We have expanded on this hypothesis by suggesting that the different types of errors identified reflect remaining deficits regarding the information encoded, whereby target-like inflection is assumed to involve the interaction of several grammatical modules (the lexicon, morphology, syntax). Errors produced at a time when the distributional evidence indicates that verb raising is operative suggest that deficits remain at the interface between morphology and syntax as person-number encoding remains problematic. Other errors indicate remaining gaps in the knowledge about the selective properties of the verbs (e.g. auxiliary selection) and morphological rules (participle formation). A rule-based verb inflection with irregular verbs indicates a deficit at the interface between morphology and lexicon.

While the eventual integration of information from different levels of linguistic analysis was not accomplished by most participants by the end of the recording time covered in the study, the productions of one learner, Maria, reveal that she has a command of verb inflection at the time. We are left therefore with a picture of deaf learners’ attainment of the target inflectional morphology that is definitely less idiosyncratic than traditional analysis made us believe. In addition, striking similarities become apparent between deaf and other L2 learners of the language.

In summary, by the end of the recording time, not all learners have gone all the way in the development of the target German grammar. With the exception of one participant, the developmental profiles established provide evidence for the structural expansion of elementary grammars and for grammatical processes associated with an expanded sentential structure. In Simon’s written productions, by contrast, we found no conclusive evidence for an evolution along these lines.

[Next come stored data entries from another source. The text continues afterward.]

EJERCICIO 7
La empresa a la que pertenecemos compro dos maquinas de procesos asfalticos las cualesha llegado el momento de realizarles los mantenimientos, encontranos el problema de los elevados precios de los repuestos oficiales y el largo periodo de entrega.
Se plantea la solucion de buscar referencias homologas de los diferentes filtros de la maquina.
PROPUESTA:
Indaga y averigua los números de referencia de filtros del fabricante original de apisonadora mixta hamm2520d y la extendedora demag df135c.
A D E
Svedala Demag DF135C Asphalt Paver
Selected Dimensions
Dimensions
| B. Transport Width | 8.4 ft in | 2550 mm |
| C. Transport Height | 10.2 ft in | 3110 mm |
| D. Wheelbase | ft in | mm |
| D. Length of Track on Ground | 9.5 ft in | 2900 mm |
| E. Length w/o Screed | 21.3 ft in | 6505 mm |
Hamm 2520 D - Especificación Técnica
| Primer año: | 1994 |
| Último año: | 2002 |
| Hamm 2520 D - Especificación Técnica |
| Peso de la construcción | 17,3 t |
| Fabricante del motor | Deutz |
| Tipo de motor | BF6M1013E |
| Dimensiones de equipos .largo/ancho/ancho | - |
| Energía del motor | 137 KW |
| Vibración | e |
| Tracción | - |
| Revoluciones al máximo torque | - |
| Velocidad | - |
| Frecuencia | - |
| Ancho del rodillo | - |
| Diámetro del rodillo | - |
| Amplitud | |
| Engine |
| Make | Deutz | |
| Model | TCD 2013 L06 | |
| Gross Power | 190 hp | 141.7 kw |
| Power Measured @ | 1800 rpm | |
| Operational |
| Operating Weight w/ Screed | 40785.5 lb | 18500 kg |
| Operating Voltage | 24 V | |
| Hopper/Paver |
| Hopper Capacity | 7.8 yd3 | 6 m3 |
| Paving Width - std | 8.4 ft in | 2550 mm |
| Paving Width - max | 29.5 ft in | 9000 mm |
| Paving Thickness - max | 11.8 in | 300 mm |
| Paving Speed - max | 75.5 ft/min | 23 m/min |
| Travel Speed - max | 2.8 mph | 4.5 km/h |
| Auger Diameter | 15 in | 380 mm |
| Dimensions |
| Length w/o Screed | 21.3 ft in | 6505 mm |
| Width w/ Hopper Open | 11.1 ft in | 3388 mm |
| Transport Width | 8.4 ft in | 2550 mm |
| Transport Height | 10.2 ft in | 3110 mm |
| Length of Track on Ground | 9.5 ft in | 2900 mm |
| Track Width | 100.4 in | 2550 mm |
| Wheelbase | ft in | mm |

Individual variation between the other participants pertains to the progress they make in the course of the study as some participants, for whom we found evidence for the implementation of the IP, do not produce evidence for the availability of the CP (that is, target-like complex clauses or interrogative clauses). Also, only some of the participants adhere to the V2 constraint by the end of the recording time. Nevertheless, the analysis of the data allows for the conclusion that participants in this study “climb up” the structure tree much like other L2 learners of German. This is an important conclusion given the myths that surround the acquisition of written language by deaf students.